- Exercise aim -
Your answer should be every line below that includes the word "данных".

- Records to use -

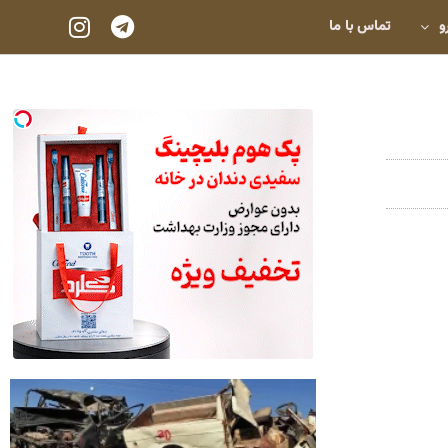
و
تماس با ما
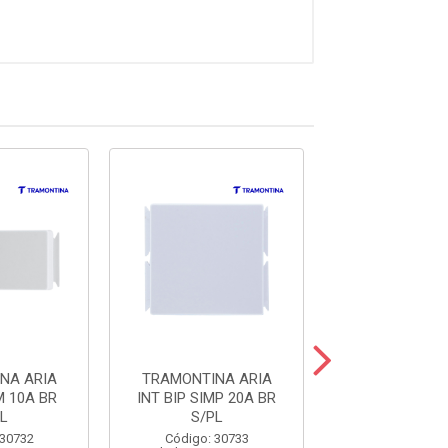
NA ARIA
TRAMONTINA ARIA
TRAMONTINA
M 10A BR
INT BIP SIMP 20A BR
INT BIP SIMP 
L
S/PL
S/PL
 30732
Código: 30733
Código: 30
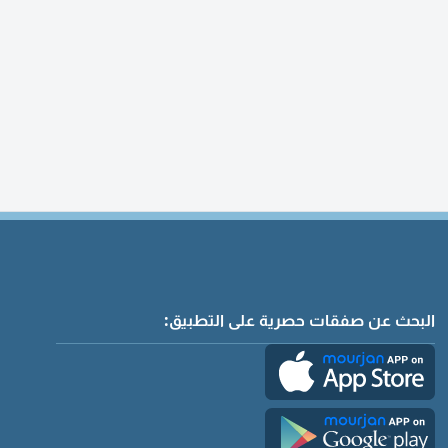
البحث عن صفقات حصرية على التطبيق:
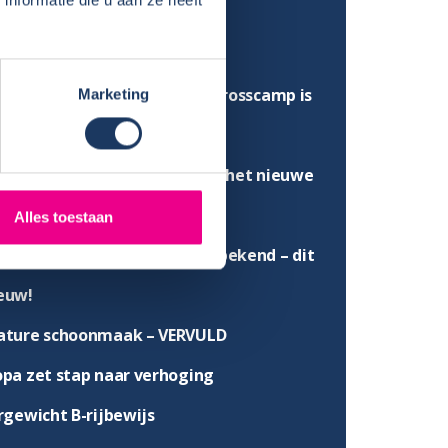
ht modellen
nieuwing wasplaats
eljaar ’26 van Dethleffs en Crosscamp is
Marketing
d
frisse look voor ons terrein – het nieuwe
k staat!
Alles toestaan
light maakt modeljaar 2026 bekend – dit
ieuw!
ature schoonmaak – VERVULD
opa zet stap naar verhoging
gewicht B-rijbewijs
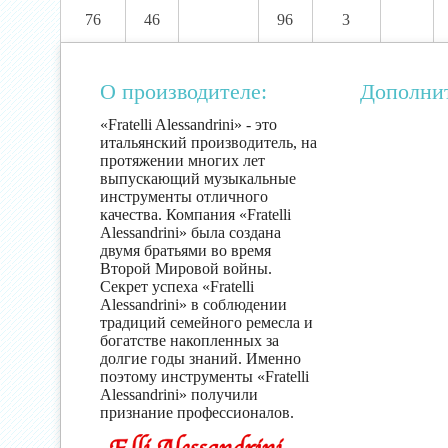
76
46
96
3
О производителе:
Дополни
«Fratelli Alessandrini» - это
итальянский производитель, на
протяжении многих лет
выпускающий музыкальные
инструменты отличного
качества. Компания «Fratelli
Alessandrini» была создана
двумя братьями во время
Второй Мировой войны.
Секрет успеха «Fratelli
Alessandrini» в соблюдении
традиций семейного ремесла и
богатстве накопленных за
долгие годы знаний. Именно
поэтому инструменты «Fratelli
Alessandrini» получили
признание профессионалов.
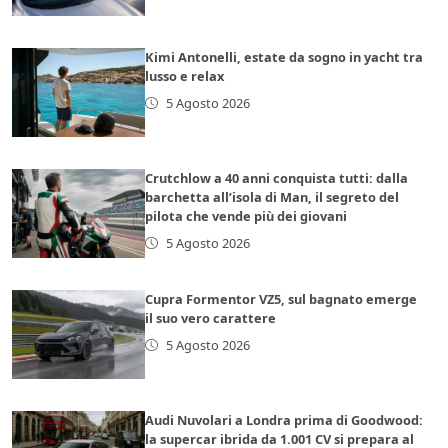
Kimi Antonelli, estate da sogno in yacht tra
lusso e relax
5 Agosto 2026
Crutchlow a 40 anni conquista tutti: dalla
barchetta all’isola di Man, il segreto del
pilota che vende più dei giovani
5 Agosto 2026
Cupra Formentor VZ5, sul bagnato emerge
il suo vero carattere
5 Agosto 2026
Audi Nuvolari a Londra prima di Goodwood:
la supercar ibrida da 1.001 CV si prepara al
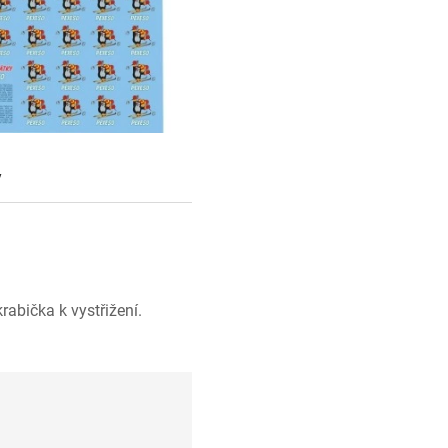
y
rabička k vystřižení.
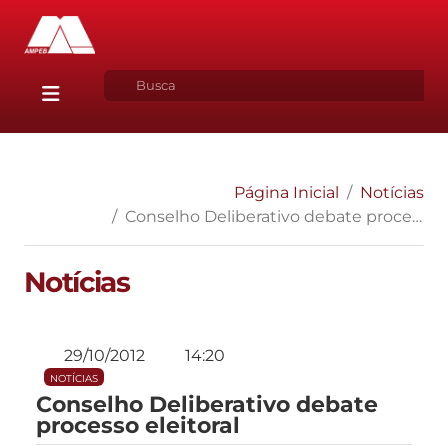
Página Inicial
Notícias
Conselho Deliberativo debate processo eleitoral
Notícias
29/10/2012
14:20
NOTÍCIAS
Conselho Deliberativo debate
processo eleitoral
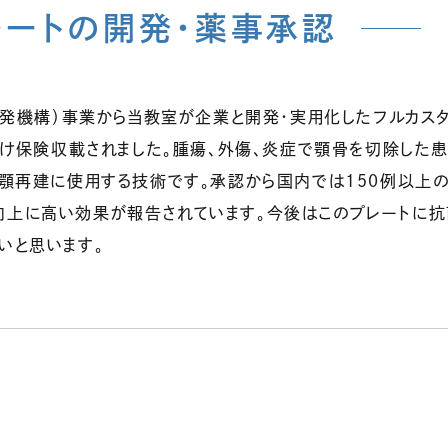
ートの開発・薬事承認
開発機構）事業から当教室が企業と開発・実用化したフルカス
受け保険収載されました。腫瘍、外傷、炎症で顎骨を切除した
、顎再建に使用する技術です。承認から国内では150例以上
向上に高い効果が報告されています。今後はこのプレートに抗
いと思います。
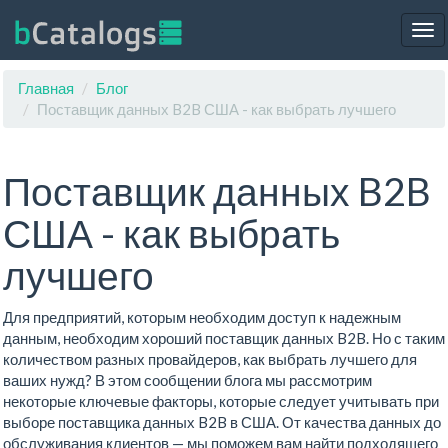
Tog
nav
Главная
Блог
Поставщик данных B2B США - как выбрать лучшего
Поставщик данных B2B
США - как выбрать
лучшего
Для предприятий, которым необходим доступ к надежным
данным, необходим хороший поставщик данных B2B. Но с таким
количеством разных провайдеров, как выбрать лучшего для
ваших нужд? В этом сообщении блога мы рассмотрим
некоторые ключевые факторы, которые следует учитывать при
выборе поставщика данных B2B в США. От качества данных до
обслуживания клиентов — мы поможем вам найти подходящего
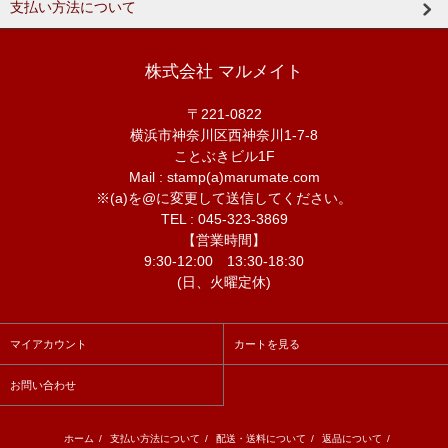
支払い方法について
株式会社 マルメイト
〒221-0822
横浜市神奈川区西神奈川1-7-8
ことぶきビル1F
Mail : stamp(a)marumate.com
※(a)を@に変更して送信してください。
TEL : 045-323-3869
【営業時間】
9:30-12:00 13:30-18:30
(日、火曜定休)
マイアカウント
カートを見る
お問い合わせ
ホーム
/
支払い方法について
/
配送・送料について
/
返品について
/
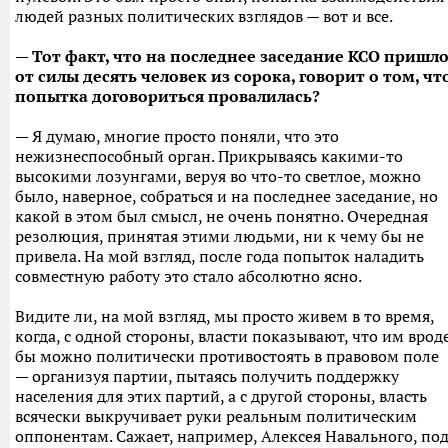
людей разных политических взглядов — вот и все.
— Тот факт, что на последнее
заседание КСО пришл
от силы десять человек из сорока, говорит о том, чт
попытка договориться провалилась?
— Я думаю, многие просто поняли, что это
нежизнеспособный орган. Прикрываясь какими-то
высокими лозунгами, веруя во что-то светлое, можно
было, наверное, собраться и на последнее заседание, но
какой в этом был смысл, не очень понятно. Очередная
резолюция, принятая этими людьми, ни к чему бы не
привела. На мой взгляд, после года попыток наладить
совместную работу это стало абсолютно ясно.
Видите ли, на мой взгляд, мы просто живем в то время,
когда, с одной стороны, власти показывают, что им врод
бы можно политически противостоять в правовом поле
— организуя партии, пытаясь получить поддержку
населения для этих партий, а с другой стороны, власть
всячески выкручивает руки реальным политическим
оппонентам. Сажает, например, Алексея Навального, по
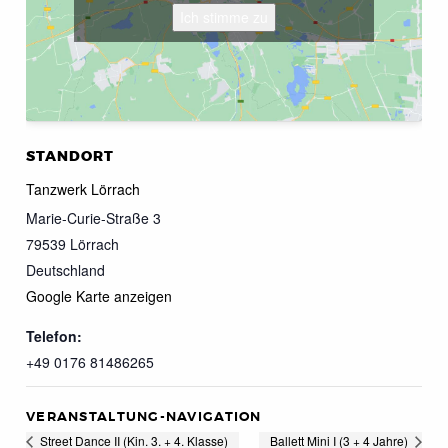
Ich stimme zu
STANDORT
Tanzwerk Lörrach
Marie-Curie-Straße 3
79539
Lörrach
Deutschland
Google Karte anzeigen
Telefon:
+49 0176 81486265
VERANSTALTUNG-NAVIGATION
Street Dance II (Kin. 3. + 4. Klasse)
Ballett Mini I (3 + 4 Jahre)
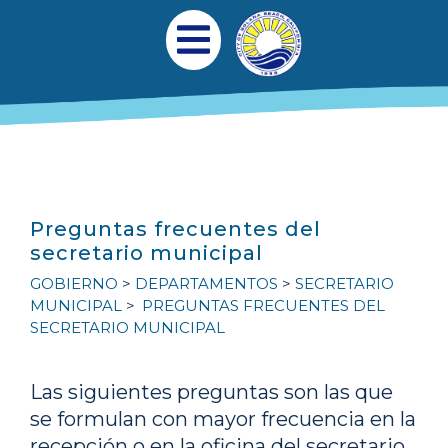
Pasar al contenido principal
Navegación princi
Abrir menú móvil
Preguntas frecuentes del
secretario municipal
GOBIERNO
DEPARTAMENTOS
SECRETARIO
MUNICIPAL
PREGUNTAS FRECUENTES DEL
SECRETARIO MUNICIPAL
Las siguientes preguntas son las que
se formulan con mayor frecuencia en la
recepción o en la oficina del secretario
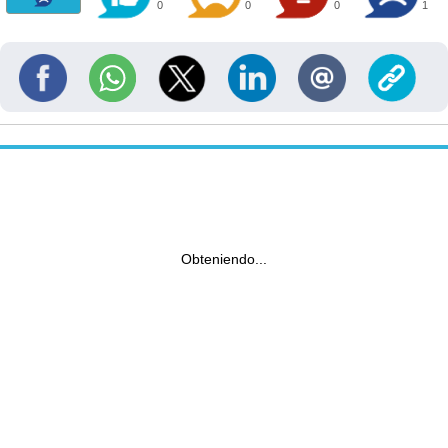
0
0
0
1
Obteniendo...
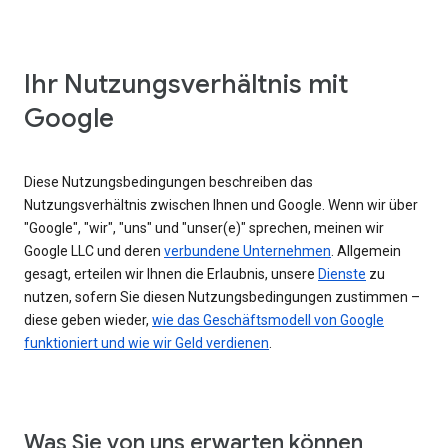
Ihr Nutzungsverhältnis mit
Google
Diese Nutzungsbedingungen beschreiben das
Nutzungsverhältnis zwischen Ihnen und Google. Wenn wir über
"Google", "wir", "uns" und "unser(e)" sprechen, meinen wir
Google LLC und deren
verbundene Unternehmen
. Allgemein
gesagt, erteilen wir Ihnen die Erlaubnis, unsere
Dienste
zu
nutzen, sofern Sie diesen Nutzungsbedingungen zustimmen –
diese geben wieder,
wie das Geschäftsmodell von Google
funktioniert und wie wir Geld verdienen
.
Was Sie von uns erwarten können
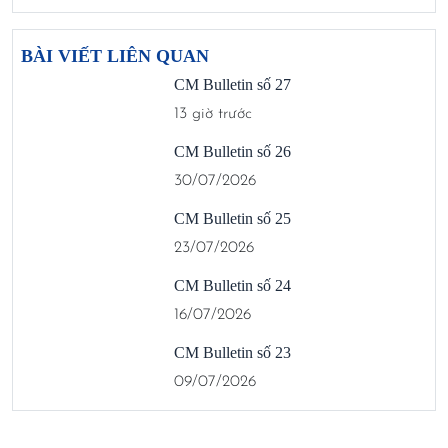
BÀI VIẾT LIÊN QUAN
CM Bulletin số 27
13 giờ trước
CM Bulletin số 26
30/07/2026
CM Bulletin số 25
23/07/2026
CM Bulletin số 24
16/07/2026
CM Bulletin số 23
09/07/2026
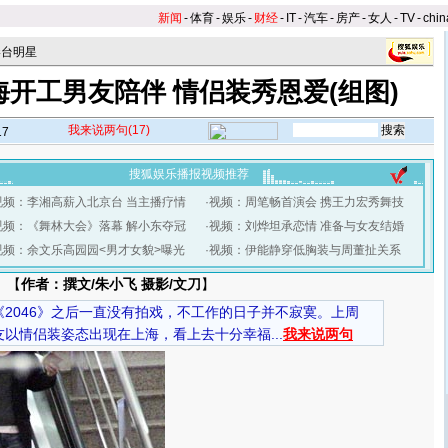
新闻
-
体育
-
娱乐
-
财经
-
IT
-
汽车
-
房产
-
女人
-
TV
-
chin
港台明星
开工男友陪伴 情侣装秀恩爱(组图)
我来说两句
(17)
17
搜狐娱乐播报视频推荐
视频：李湘高薪入北京台 当主播疗情
·
视频：周笔畅首演会 携王力宏秀舞技
视频：《舞林大会》落幕 解小东夺冠
·
视频：刘烨坦承恋情 准备与女友结婚
视频：余文乐高园园<男才女貌>曝光
·
视频：伊能静穿低胸装与周董扯关系
 【
作者：撰文/朱小飞 摄影/文刀
】
2046》之后一直没有拍戏，不工作的日子并不寂寞。上周
以情侣装姿态出现在上海，看上去十分幸福...
我来说两句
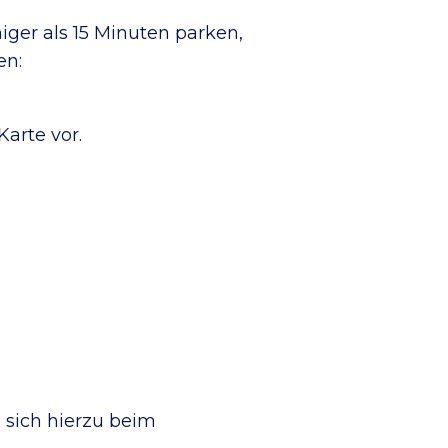
er als 15 Minuten parken,
en:
arte vor.
 sich hierzu beim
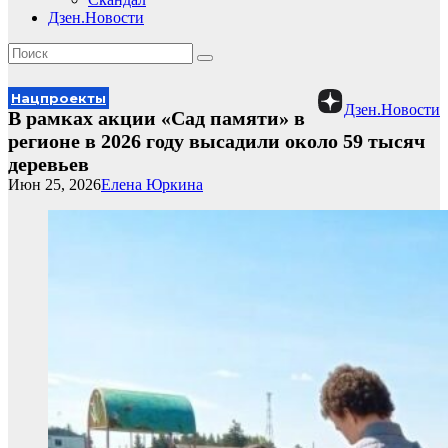
Дзен.Новости
Нацпроекты
Дзен.Новости
В рамках акции «Сад памяти» в
регионе в 2026 году высадили около 59 тысяч
деревьев
Июн 25, 2026
Елена Юркина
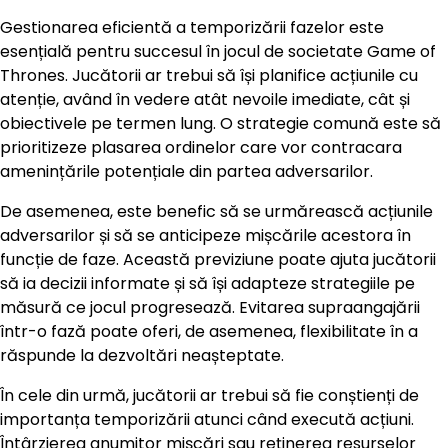
Gestionarea eficientă a temporizării fazelor este
esențială pentru succesul în jocul de societate Game of
Thrones. Jucătorii ar trebui să își planifice acțiunile cu
atenție, având în vedere atât nevoile imediate, cât și
obiectivele pe termen lung. O strategie comună este să
prioritizeze plasarea ordinelor care vor contracara
amenințările potențiale din partea adversarilor.
De asemenea, este benefic să se urmărească acțiunile
adversarilor și să se anticipeze mișcările acestora în
funcție de faze. Această previziune poate ajuta jucătorii
să ia decizii informate și să își adapteze strategiile pe
măsură ce jocul progresează. Evitarea supraangajării
într-o fază poate oferi, de asemenea, flexibilitate în a
răspunde la dezvoltări neașteptate.
În cele din urmă, jucătorii ar trebui să fie conștienți de
importanța temporizării atunci când execută acțiuni.
Întârzierea anumitor mișcări sau reținerea resurselor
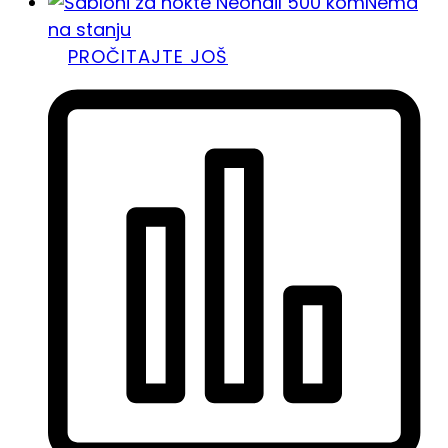
Nema
na stanju
PROČITAJTE JOŠ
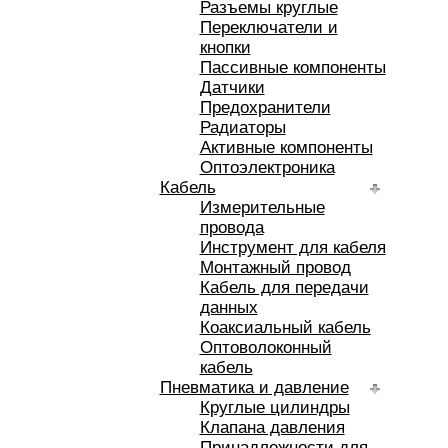
Разъемы круглые
Переключатели и
кнопки
Пассивные компоненты
Датчики
Предохранители
Радиаторы
Активные компоненты
Оптоэлектроника
Кабель
Измерительные
провода
Инструмент для кабеля
Монтажный провод
Кабель для передачи
данных
Коаксиальный кабель
Оптоволоконный
кабель
Пневматика и давление
Круглые цилиндры
Клапана давления
Принадлежности для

- Response area -
Поставщик данных B2B США - как выбрать лучшего
Поставщик данных B2B
данным, необходим хороший поставщик данных B2B. Но с таким
выборе поставщика данных B2B в США. От качества данных до
данных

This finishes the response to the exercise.